Yang Penting Jadi Kader
Oleh: Noris Soleh
Kader HMI Cabang Pamekasan Komisariat Al-Khairat
______________________________
OPINI – “Yang penting jadi kader” menjadi isu yang marak di kalangan mahasiswa, khususnya di lingkungan Himpunan Mahasiswa Islam (HMI). Banyak mahasiswa yang menganggap bahwa mereka telah melaksanakan seluruh tugas sebagai kader setelah menyelesaikan Latihan Kader 1 (LK 1) tingkat pertama, seolah-olah sertifikat keanggotaan dan gelar merupakan puncak dari proses pendidikan kader.
Padahal, LK 1 merupakan langkah awal menuju pemahaman yang lebih mendalam tentang kepemimpinan, filosofi, dan tanggung jawab sosial. Ironi bahwa sebagian besar peserta LK 1 setelah itu “menghilang” dari radar aktivis hal ini perlu ditelaah lebih lanjut.
Masalah ini muncul akibat kesalahpahaman tentang apa itu kaderisasi. Banyak mahasiswa yang tidak melihat LK 1 sebagai proses pertumbuhan intelektual dan spiritual, tetapi lebih sebagai proses administratif atau gelar untuk dipamerkan.
Mereka tidak memahami makna mendasar dari pelatihan, mereka hanya mengikutinya karena ingin dianggap telah “masuk” ke dalam lingkaran kaderisasi. Setelah LK 1, struktur kaderisasi saat ini sering kali gagal menjaga semangat kader.
Tidak ada jaringan yang kuat, pendampingan berkelanjutan, atau ruang yang cukup untuk sepenuhnya mewujudkan potensi yang ditemukan selama pelatihan. Kader-kader muda ini lambat laun kehilangan minat dan ikatan dengan organisasi sebagai akibatnya.
Anggapan bahwa “Yang penting jadi kader” telah merasuki pola pikir sebagian besar kader HMI.
Mereka merasa telah menuntaskan “tugas” setelah berhari-hari mengikuti serangkaian pelatihan. Padahal, LK 1 hanyalah awal dari perjalanan panjang pengabdian dan pengembangan pribadi. Anggapan ini memiliki konsekuensi yang sangat berbahaya.
Para pemuda yang seharusnya menjadi agen perubahan justru tersisih dari organisasi. Mereka yang dulunya menjadi penyemangat dan inspirasi selama pelatihan kini hanya menjadi “Anggota Buta” tanpa kontribusi nyata.
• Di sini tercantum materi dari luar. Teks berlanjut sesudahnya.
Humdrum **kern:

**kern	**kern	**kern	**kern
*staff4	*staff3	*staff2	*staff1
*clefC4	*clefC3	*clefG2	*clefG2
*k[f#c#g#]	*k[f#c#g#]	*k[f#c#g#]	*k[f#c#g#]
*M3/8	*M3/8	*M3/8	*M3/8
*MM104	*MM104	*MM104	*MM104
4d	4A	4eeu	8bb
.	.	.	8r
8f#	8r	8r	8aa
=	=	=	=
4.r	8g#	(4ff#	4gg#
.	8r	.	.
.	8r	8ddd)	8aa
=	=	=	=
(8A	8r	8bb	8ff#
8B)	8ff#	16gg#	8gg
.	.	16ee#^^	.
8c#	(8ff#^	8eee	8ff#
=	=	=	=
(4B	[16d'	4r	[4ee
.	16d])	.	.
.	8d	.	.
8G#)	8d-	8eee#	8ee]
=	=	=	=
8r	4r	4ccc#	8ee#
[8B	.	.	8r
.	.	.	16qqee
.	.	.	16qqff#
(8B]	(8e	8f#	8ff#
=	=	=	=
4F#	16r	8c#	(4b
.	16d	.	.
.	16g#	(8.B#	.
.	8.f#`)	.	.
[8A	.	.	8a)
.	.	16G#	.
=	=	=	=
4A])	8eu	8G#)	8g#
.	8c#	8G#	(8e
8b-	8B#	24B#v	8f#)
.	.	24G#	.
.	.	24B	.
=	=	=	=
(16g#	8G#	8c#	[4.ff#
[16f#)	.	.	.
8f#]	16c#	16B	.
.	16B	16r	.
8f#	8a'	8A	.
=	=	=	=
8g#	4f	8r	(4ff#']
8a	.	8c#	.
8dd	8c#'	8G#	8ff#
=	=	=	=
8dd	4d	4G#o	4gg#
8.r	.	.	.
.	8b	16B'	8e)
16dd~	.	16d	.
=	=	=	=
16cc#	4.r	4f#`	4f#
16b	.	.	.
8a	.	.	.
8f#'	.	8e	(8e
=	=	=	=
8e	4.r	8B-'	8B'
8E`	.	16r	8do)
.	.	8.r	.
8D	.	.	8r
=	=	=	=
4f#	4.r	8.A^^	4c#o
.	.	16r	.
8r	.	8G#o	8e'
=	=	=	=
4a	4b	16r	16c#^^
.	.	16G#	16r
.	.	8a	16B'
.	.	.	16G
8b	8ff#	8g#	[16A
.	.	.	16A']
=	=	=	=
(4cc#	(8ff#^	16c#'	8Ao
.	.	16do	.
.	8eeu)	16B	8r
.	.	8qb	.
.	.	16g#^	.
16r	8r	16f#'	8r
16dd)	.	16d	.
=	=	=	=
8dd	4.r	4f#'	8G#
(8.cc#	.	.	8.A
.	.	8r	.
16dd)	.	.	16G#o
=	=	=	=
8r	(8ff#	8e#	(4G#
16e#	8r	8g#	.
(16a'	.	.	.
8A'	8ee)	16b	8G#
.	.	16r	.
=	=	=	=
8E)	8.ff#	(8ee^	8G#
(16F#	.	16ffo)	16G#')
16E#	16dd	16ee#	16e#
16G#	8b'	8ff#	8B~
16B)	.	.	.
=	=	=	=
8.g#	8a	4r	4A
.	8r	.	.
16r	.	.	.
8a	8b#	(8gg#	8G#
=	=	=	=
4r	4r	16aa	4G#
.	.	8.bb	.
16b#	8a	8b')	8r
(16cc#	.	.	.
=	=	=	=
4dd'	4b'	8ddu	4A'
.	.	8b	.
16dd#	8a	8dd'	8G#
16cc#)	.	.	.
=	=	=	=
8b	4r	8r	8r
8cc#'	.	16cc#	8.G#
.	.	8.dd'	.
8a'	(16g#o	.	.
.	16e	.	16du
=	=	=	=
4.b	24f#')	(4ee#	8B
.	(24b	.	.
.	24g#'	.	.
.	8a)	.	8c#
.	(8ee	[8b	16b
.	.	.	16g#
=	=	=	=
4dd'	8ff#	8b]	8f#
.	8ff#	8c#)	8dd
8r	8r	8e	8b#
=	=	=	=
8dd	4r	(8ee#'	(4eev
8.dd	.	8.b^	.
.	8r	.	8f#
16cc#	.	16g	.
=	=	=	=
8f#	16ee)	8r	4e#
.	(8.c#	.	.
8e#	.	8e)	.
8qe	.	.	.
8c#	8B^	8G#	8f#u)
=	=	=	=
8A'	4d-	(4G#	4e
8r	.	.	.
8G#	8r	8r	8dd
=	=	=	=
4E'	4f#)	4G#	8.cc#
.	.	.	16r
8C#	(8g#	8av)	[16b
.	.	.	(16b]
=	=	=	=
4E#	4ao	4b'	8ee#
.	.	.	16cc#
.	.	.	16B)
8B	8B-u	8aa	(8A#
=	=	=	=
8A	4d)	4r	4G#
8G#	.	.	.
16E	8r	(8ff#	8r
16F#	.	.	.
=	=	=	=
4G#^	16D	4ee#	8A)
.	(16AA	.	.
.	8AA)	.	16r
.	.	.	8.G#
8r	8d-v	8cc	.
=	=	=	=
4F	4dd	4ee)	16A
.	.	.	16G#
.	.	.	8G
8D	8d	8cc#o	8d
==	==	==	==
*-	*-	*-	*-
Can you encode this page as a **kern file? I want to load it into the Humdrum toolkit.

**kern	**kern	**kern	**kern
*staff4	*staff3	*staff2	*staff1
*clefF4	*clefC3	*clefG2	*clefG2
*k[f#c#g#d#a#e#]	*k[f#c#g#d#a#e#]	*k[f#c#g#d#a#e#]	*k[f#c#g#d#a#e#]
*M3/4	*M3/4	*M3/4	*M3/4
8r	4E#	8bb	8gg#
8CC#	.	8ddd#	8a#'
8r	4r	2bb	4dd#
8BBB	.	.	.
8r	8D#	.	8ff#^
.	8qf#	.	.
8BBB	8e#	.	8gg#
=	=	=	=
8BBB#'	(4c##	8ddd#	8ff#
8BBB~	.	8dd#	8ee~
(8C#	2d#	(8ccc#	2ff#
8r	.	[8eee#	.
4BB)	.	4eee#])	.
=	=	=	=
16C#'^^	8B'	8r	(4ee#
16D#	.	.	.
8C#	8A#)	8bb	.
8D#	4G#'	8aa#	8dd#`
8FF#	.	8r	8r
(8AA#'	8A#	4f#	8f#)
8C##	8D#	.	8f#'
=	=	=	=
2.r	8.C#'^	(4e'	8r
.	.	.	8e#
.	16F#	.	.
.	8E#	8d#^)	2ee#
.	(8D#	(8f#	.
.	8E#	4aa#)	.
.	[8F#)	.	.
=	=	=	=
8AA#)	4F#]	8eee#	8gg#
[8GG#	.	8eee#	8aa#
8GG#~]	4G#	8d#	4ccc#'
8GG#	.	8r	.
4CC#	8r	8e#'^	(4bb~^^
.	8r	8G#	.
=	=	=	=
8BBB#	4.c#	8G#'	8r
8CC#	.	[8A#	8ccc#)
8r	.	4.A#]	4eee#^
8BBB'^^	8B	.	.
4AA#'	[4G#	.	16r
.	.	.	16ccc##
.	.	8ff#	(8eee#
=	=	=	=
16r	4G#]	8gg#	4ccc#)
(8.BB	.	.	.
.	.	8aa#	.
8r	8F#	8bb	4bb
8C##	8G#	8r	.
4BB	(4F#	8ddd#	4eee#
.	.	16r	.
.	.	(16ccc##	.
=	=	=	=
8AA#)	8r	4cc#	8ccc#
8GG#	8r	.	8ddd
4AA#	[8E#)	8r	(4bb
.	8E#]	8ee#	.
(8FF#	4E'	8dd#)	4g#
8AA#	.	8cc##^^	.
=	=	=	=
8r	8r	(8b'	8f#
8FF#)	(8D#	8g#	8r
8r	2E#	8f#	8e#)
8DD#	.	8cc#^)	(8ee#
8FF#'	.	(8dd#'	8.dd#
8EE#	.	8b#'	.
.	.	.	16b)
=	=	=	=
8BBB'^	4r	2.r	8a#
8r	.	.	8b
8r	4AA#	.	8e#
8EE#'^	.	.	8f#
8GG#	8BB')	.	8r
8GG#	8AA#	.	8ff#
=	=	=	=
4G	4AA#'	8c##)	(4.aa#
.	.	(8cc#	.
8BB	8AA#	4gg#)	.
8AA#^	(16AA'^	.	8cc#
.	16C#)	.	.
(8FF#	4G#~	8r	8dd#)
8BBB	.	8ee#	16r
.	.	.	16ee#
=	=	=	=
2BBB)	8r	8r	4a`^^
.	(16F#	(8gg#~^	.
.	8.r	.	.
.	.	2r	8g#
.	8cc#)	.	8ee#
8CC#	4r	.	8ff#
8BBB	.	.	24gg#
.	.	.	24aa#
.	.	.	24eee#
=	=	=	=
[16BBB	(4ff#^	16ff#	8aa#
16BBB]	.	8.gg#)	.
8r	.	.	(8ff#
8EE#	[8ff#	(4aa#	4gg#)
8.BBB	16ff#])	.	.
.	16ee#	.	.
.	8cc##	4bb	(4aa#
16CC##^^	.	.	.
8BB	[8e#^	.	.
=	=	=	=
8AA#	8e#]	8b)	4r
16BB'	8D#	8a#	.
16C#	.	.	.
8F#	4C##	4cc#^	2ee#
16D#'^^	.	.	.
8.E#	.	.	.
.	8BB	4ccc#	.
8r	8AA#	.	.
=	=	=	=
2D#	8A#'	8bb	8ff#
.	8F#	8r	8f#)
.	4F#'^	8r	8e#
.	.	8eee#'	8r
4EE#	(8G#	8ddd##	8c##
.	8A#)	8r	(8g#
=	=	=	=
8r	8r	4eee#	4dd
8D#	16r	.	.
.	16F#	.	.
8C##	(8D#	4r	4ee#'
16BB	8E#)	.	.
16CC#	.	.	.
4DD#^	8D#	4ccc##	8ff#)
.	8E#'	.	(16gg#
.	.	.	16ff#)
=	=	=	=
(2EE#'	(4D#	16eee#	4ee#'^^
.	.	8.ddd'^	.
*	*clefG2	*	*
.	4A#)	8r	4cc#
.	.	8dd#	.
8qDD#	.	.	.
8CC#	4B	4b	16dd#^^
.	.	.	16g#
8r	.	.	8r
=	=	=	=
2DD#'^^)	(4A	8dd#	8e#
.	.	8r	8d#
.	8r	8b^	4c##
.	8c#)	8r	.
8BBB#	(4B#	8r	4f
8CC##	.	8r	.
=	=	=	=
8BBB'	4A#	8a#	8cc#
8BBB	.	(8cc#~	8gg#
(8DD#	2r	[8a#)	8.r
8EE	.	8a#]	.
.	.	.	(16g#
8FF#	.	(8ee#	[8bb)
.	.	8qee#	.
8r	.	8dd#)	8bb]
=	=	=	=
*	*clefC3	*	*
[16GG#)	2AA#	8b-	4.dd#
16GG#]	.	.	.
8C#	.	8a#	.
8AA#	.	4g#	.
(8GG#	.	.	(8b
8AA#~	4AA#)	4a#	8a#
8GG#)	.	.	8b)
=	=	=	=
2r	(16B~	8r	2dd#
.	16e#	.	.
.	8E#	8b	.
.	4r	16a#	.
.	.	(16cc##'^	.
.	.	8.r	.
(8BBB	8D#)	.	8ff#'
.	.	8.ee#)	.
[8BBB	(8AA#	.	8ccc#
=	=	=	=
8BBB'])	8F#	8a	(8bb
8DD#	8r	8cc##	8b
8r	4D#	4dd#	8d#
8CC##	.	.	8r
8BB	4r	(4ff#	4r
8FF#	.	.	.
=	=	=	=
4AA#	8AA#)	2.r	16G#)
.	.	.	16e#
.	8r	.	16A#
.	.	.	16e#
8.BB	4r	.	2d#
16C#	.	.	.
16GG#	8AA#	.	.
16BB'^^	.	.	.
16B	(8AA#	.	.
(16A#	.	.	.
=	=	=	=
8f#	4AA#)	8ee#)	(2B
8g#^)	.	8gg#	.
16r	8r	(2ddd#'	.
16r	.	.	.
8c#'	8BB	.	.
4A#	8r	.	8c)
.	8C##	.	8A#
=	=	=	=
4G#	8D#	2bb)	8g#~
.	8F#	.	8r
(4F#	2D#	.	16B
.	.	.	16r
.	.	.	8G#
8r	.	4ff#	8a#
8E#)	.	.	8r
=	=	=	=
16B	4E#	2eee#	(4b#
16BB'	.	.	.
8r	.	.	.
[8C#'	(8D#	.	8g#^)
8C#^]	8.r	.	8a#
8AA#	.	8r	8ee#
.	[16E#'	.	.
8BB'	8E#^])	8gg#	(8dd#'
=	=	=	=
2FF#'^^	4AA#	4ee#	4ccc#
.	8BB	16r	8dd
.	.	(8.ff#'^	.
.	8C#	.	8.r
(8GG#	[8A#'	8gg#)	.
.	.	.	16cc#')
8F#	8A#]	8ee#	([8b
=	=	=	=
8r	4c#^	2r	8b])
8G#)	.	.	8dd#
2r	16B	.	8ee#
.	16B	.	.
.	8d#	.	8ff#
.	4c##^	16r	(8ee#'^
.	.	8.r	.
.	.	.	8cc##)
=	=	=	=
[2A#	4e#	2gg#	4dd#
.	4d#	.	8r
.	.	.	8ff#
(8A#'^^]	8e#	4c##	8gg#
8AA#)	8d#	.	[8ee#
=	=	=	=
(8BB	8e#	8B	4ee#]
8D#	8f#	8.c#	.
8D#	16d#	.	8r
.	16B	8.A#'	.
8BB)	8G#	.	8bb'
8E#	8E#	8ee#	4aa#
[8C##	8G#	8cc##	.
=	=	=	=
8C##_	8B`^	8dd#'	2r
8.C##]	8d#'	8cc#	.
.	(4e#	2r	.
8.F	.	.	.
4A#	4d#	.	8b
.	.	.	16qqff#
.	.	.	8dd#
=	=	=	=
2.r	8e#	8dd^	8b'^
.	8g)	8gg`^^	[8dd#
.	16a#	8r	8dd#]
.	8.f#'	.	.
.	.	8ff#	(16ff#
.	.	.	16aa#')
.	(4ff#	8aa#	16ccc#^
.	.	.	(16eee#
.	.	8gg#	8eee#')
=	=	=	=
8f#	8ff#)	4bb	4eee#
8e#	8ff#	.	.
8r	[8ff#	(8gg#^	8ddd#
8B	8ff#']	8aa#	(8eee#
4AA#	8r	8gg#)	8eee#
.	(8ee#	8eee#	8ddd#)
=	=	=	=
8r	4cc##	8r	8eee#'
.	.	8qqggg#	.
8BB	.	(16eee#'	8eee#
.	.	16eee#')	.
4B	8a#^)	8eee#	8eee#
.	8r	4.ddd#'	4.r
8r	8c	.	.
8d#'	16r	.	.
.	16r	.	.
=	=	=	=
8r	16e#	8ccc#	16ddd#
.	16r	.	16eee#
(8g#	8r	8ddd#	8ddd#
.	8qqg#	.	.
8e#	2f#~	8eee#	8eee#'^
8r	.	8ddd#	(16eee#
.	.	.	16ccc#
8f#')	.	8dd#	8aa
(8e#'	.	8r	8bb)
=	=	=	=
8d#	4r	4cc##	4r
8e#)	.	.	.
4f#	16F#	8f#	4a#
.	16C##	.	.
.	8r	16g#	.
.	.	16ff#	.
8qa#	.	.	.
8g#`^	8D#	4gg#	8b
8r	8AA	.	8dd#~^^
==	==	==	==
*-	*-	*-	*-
Menjadi kader merupakan proses dinamis yang menuntut pengabdian terus-menerus, bukan sekadar posisi yang tetap. Setelah mengikuti LK 1, seorang kader sejati memulai perjalanannya untuk:
1. Mengamalkan cita-cita yang diajarkan
2. Mengembangkan kapasitas intelektual
3. Memberikan kontribusi yang berarti bagi masyarakat
4. Terus-menerus menguji dan menilai diri sendiri
Paradigma kader harus diubah secara mendasar. Organisasi harus:
1. Menetapkan program pembinaan jangka panjang
2. Memberikan ruang nyata bagi keterlibatan
3. Menawarkan pendampingan pasca-LK 1
4. Membangun jaringan yang kuat di antara para kader.
Kader muda perlu menyadari bahwa LK 1 adalah komitmen awal mula dari se seumur hidup untuk belajar, berkontribusi, dan memperbaiki diri, bukan sekadar mengikuti pelatihan. LK 1 adalah titik awal, bukan tujuan.
Makna mendasar dari pembinaan kader masih belum diketahui oleh orang-orang yang merasa “cukup” setelah mengikuti LK 1. Mereka yang tekun berproses, belajar, dan terus berkontribusi terhadap perubahan dianggap sebagai kader sejati.
Saatnya menghilangkan kekeliruan tentang anggapan.”Yang penting jadi kader” dan menciptakan budaya pembinaan kader yang lebih terarah, berkelanjutan, dan berfokus pada perubahan sosial yang lebih signifikan.